Böyle olunca, işe iade davasının yalnızca asıl işveren veya alt işveren aleyhine açılması durumunda, mahkemece, dava hemen reddedilmemeli, davalı olarak gösterilmeyen asıl işveren veya alt işverene davanın teşmili için davacı tarafa süre verilmeli, verilen süre içinde, diğer dava arkadaşına teşmil edilirse davaya devam edilmeli, aksi halde dava usulden reddedilmelidir.
Somut olayda davacı davasını davalı asıl işveren olan S.. B.. ile en son ihaleyi alan ve davacının hiç çalışması bulunmayan davalı M.N.Temizlik şirketine yönelttiği görülmüştür.
Oysa davacının çalıştığı firmalar dikkate alındığında davalı şirketten ihale ile iş alan çeşitli şirketler bünyesinde 01.07.2010-31.12.2012 tarihleri arasında dava dışı T. Hizmet Taah.Gıda Ltd Şti isimli işveren bünyesinde;01.01.2013-31.01.2013 tarihleri arasında ise dava dışı T. İnş Hizm Taah Tur Nak Ltd Şti isimli işveren bünyesinde çalışması olup 31.01.2013 tarihinde çıkışından sonra herhangi bir sigorta prim ödeme kaydı olmadığı görülmüştür.
Davalı asıl işveren idare ile davalı şirket arasında 31.01.2013 tarihinde imzalanan sözleşme uyarınca 2013 yılı genel temizlik hizmet alım işi olup 01.02.2013-31.12.2013 tarihleri arası geçerli olacağı belirlenmiştir.
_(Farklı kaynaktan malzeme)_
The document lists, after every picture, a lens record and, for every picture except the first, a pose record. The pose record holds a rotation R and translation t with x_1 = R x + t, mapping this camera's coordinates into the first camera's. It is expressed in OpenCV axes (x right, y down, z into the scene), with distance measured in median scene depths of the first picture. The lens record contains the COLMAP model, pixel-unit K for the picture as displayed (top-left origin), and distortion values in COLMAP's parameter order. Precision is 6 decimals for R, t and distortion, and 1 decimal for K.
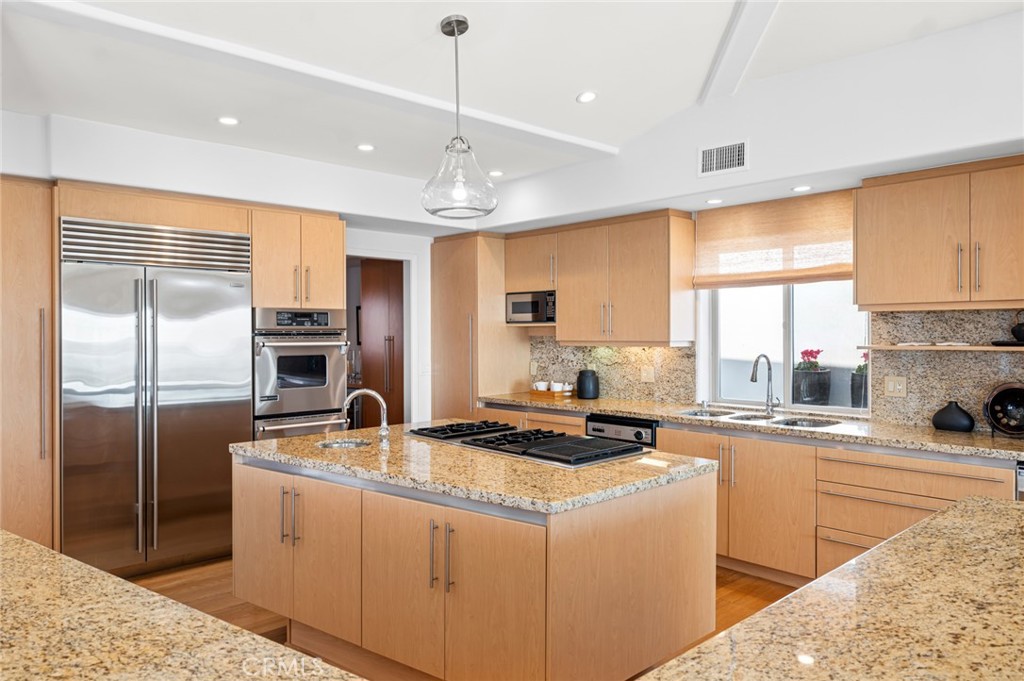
lens RADIAL K [[723.6, 0, 502.3], [0, 723.6, 339.6], [0, 0, 1]] dist [0.003180, -0.001705]
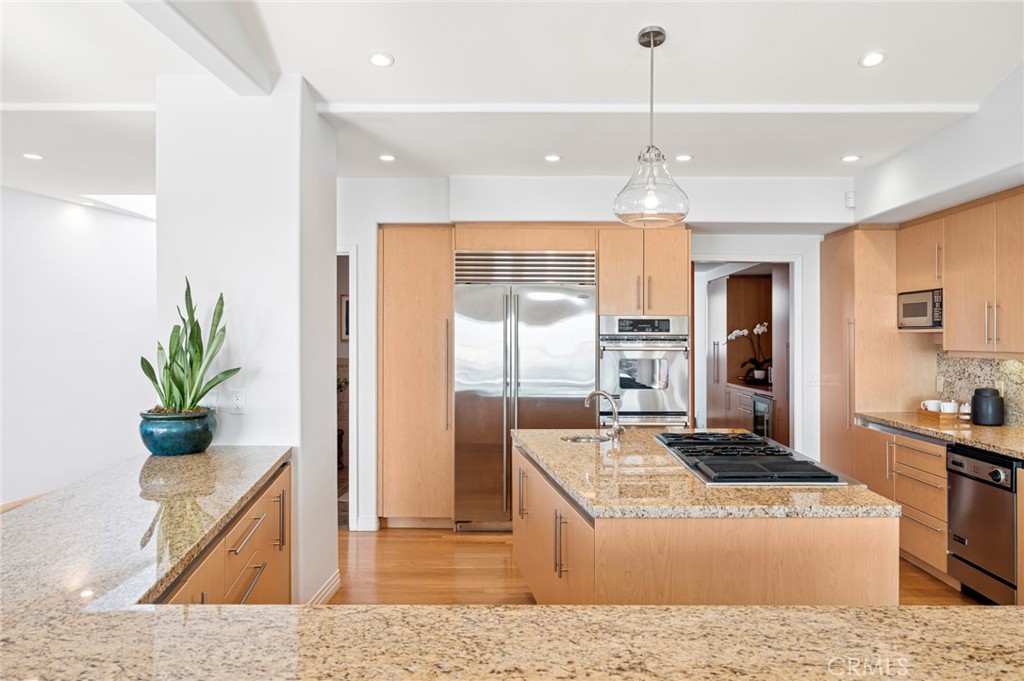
lens RADIAL K [[723.6, 0, 502.6], [0, 723.6, 341.2], [0, 0, 1]] dist [0.003180, -0.001705]
pose [[0.718918, 0.009183, -0.695034, 0.331532], [-0.012729, 0.999919, 0.000045, -0.002762], [0.694978, 0.008815, 0.718977, 0.085469]]
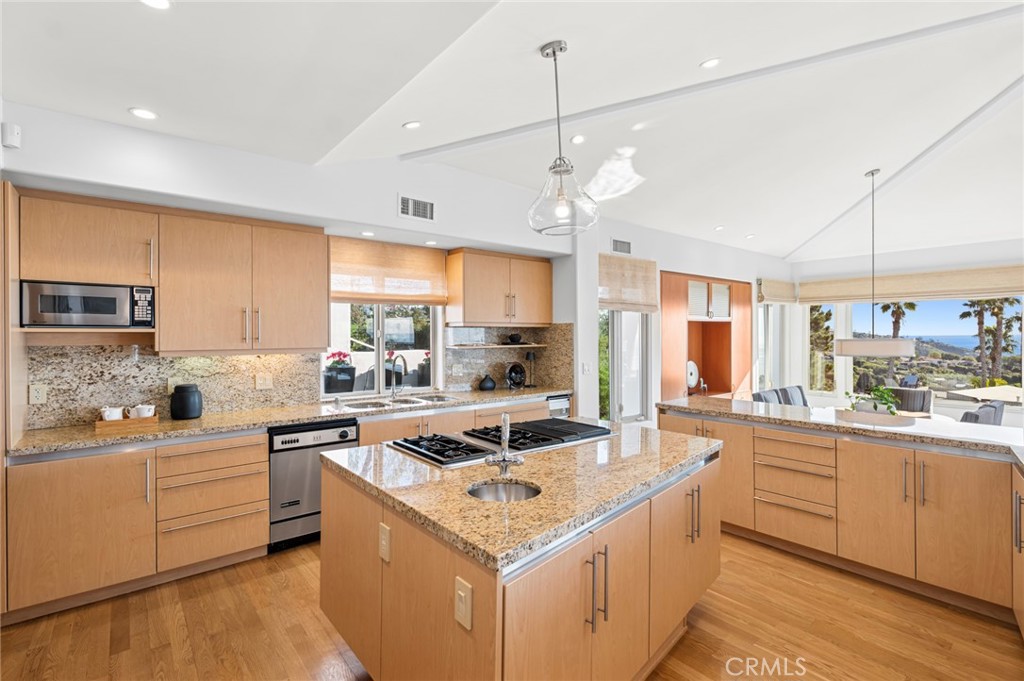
lens RADIAL K [[480.7, 0, 511.4], [0, 480.7, 336.3], [0, 0, 1]] dist [-0.001598, -0.000030]
pose [[0.045828, -0.000244, 0.998949, -0.499084], [0.013169, 0.999913, -0.000360, -0.010956], [-0.998863, 0.013171, 0.045827, 0.689292]]
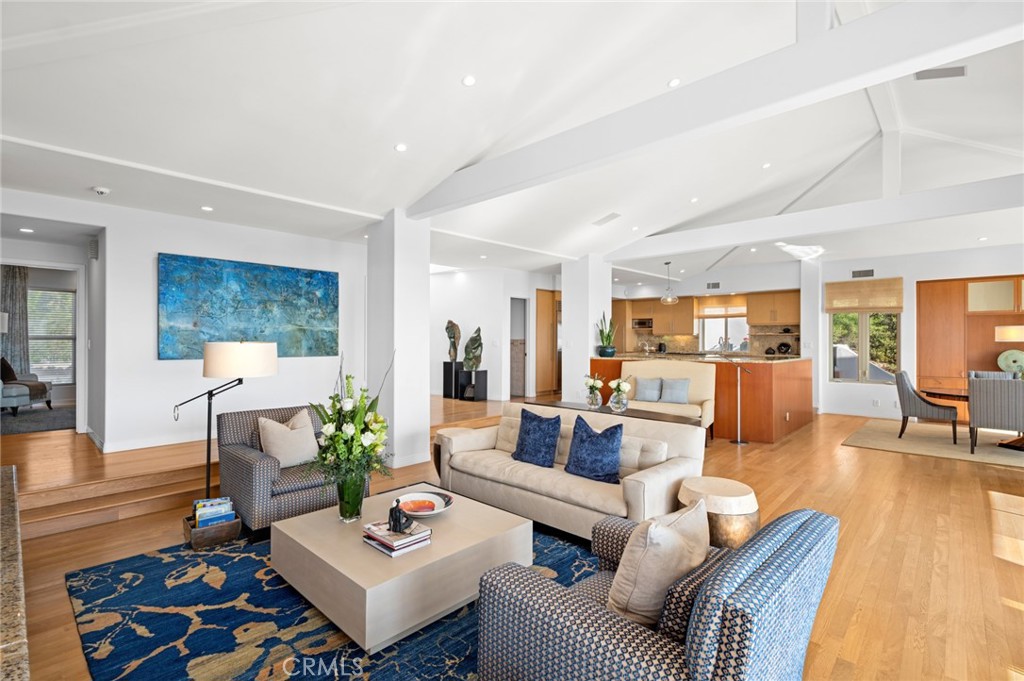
lens RADIAL K [[480.7, 0, 510.1], [0, 480.7, 341.1], [0, 0, 1]] dist [-0.001598, -0.000030]
pose [[0.997553, 0.010167, 0.069165, -0.838625], [-0.009419, 0.999894, -0.011123, 0.075243], [-0.069271, 0.010444, 0.997543, -1.308031]]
Dolayısıyla davacının 31.01.2013 tarihinde dava dışı T. Şirketinden ihale süresinin bitmesi nedeniye çıkışın yapıldığı, ihaleyi yeni üstlenen davalı şirketin ise çıkış tarihinden 1 gün sonra 01.02.2013 tarihinde davalı işyerinde faaliyetlerine başladığı ancak davacının bu şirket kayıtlarında işçi olarak yer almadığı olayda davacının fesih yapıldığını iddia ettiği tarihte kayden işvereni gözüken dava dışı T. İnş. Hizm. Taah. Tur. Nak. Ltd. Şti.'ye de dava teşmil edilerek, adı geçen şirketin cevap dilekçesi ve sunacağı deliller toplanarak sonucuna göre davalılar arasındaki hukuki ilişkinin niteliği belirlenip davacının fiili ve hukuki işvereni tespit edilerek feshin değerlendirilmesi gerekmektedir.
Mahkemece bu yön üzerinde durulmaksızın taraf teşkili yapılmadan dosyadaki mevcut delillerin aksine ve dosya içeriği ile uyumlu olmayan gerekçe ile eksik incelemeye dayalı olarak hüküm kurulması hatalıdır.
Temyiz olunan kararın, yukarıda yazılı nedenle BOZULMASINA, bozma nedenine göre davacının diğer temyiz itirazlarının incelenmesine şimdilik yer olmadığına, peşin alınan temyiz harcının istek halinde davacıya iadesine, 13/05/2014 tarihinde oybirliğiyle KESİN olarak karar verildi.